Um ein allumfassendes Bild der Auswirkungen von Dürre auf Graslandökosysteme zu erhalten, interessiert sich Ingrisch besonders auch für den Austausch von CO2 zwischen Atmosphäre, Pflanze und Boden. „Pflanzen nehmen Kohlenstoff in Form von CO2 durch die Photosynthese auf und verlagern ihn teilweise in den Boden. Ebenso geben Pflanzen und der Boden durch Zellatmung oder den Abbau toten Pflanzenmaterials auch CO2 an die Atmosphäre ab“, stellt der Doktorand dar. In der Umwelt ist demnach ein großer Kreislauf des CO2-Austauschs zu beobachten, wobei Ingrisch betont, dass diese CO2-Flüsse von Aufnahme und Abgabe fast gleich groß seien. „Wenn diese nicht mehr im Gleichgewicht wären, dann würde das heißen, dass sich CO2 in der Atmosphäre möglicherweise anreichern könnte und damit wäre dieser Faktor ein Klimawandelbeschleuniger“, so der Ökologe.

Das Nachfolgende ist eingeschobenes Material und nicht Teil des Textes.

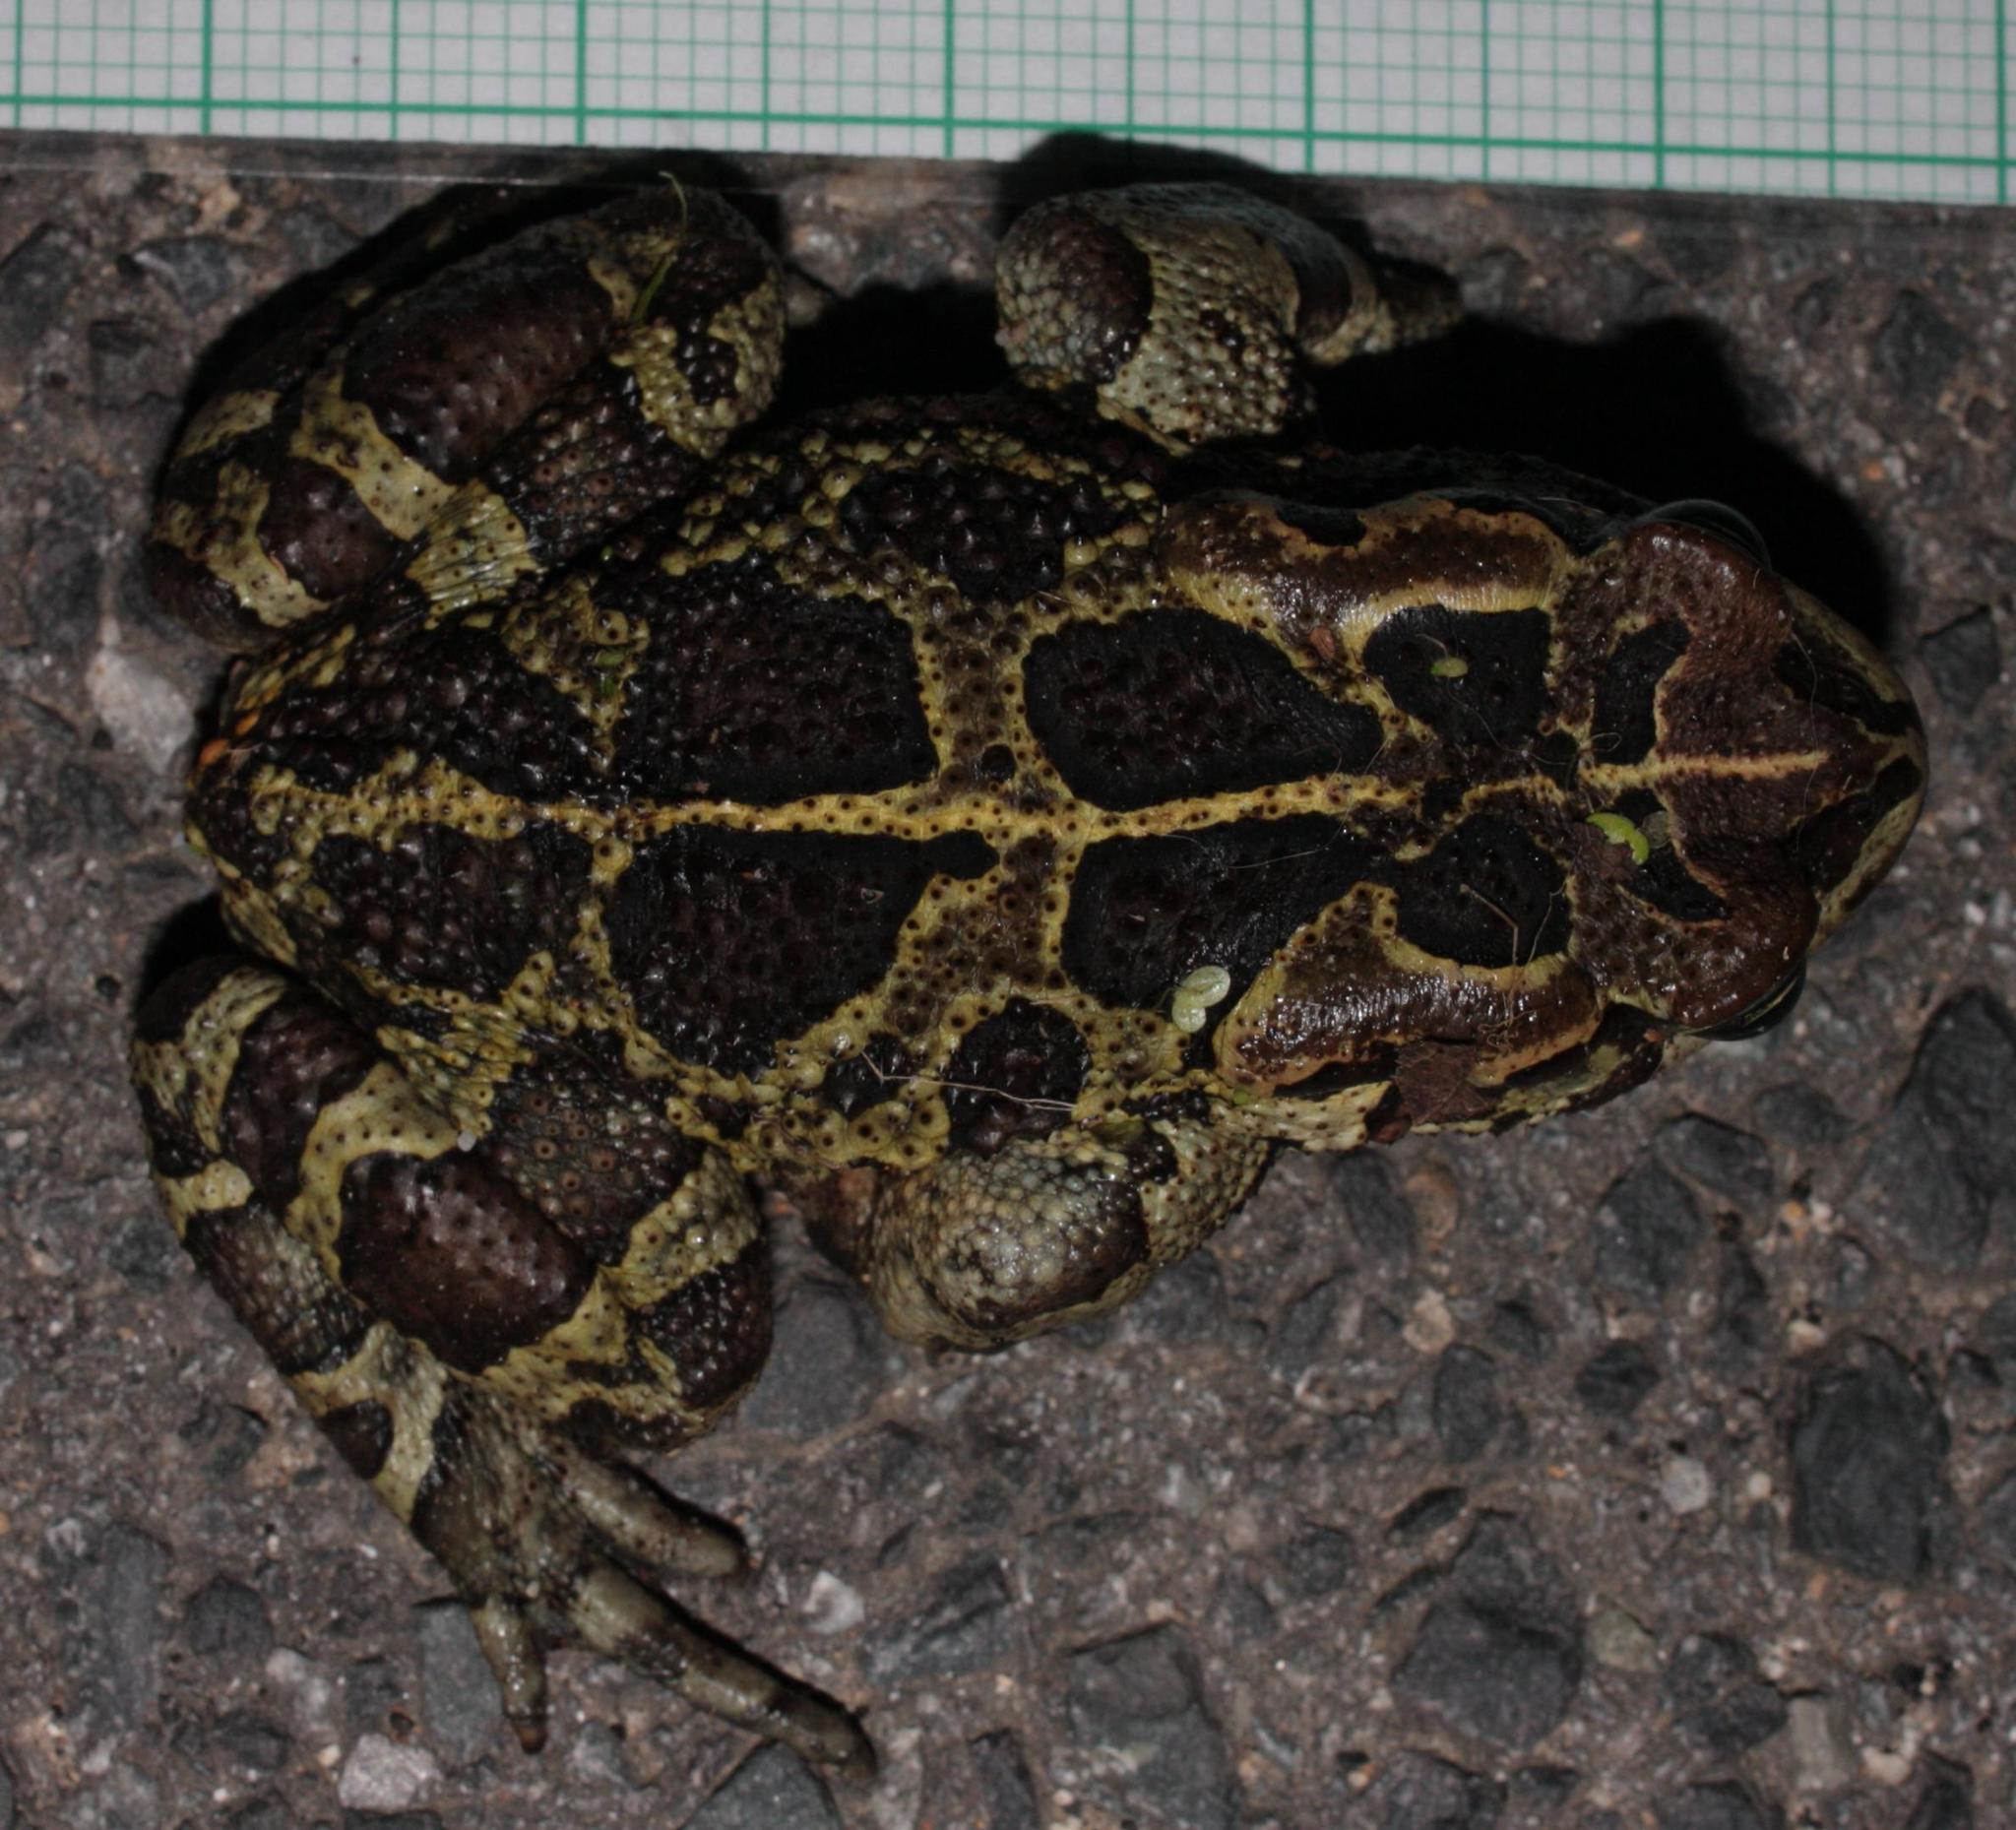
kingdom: Animalia
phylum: Chordata
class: Amphibia
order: Anura
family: Bufonidae
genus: Sclerophrys
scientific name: Sclerophrys pantherina
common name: Panther toad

Die Untersuchungen der Wissenschaftlerinnen und Wissenschaftler konzentrieren sich auch darauf, wie Pflanzen den aufgenommenen Kohlenstoff unter Einfluss von Trockenstress verlagern. Ingrisch führt aus: „Dürreereignisse können dazu führen, dass sich das Verhältnis der CO2-Aufnahme und Abgabe verschiebt. Das würde heißen, dass sich die CO2-Konzentration in der Atmosphäre verändert und das könnte den Klimawandel beschleunigen oder bremsen.“ Pflanzen können mit unterschiedlichen Strategien auf Trockenstress reagieren. Dabei könnten sie den Kohlenstoff mehr in den Boden verlagern und Wurzeln wachsen lassen, oder sie könnten ihn in die oberirdische Biomasse investieren. Wie dies tatsächlich passiert, soll in dem Projekt bis Frühjahr 2016 geklärt werden. Wichtig für die Wissenschaftlerinnen und Wissenschaftler ist es vor allem, ein Gesamtbild zu erstellen und ein genaues Bild davon zu bekommen, wie sich alpine Grasländer unter Stress verhalten. Erstmals untersuchen Ökologen gezielt die Zusammenhänge von Resistenz, also dem Verhalten während der Stressphase, und der Resilienz, der Erholungsphase. „Ich habe die Hoffnung, dass wir am Schluss genau sehen können, was die kritischen Punkte bei solchen Dürreereignissen für die Ökosysteme sind. Wir müssen das Verhalten von Ökosystemen unter Wassermangel verstehen, um Szenarien für zukünftige Dürreereignisse zu ermitteln.“, ist Ingrisch motiviert.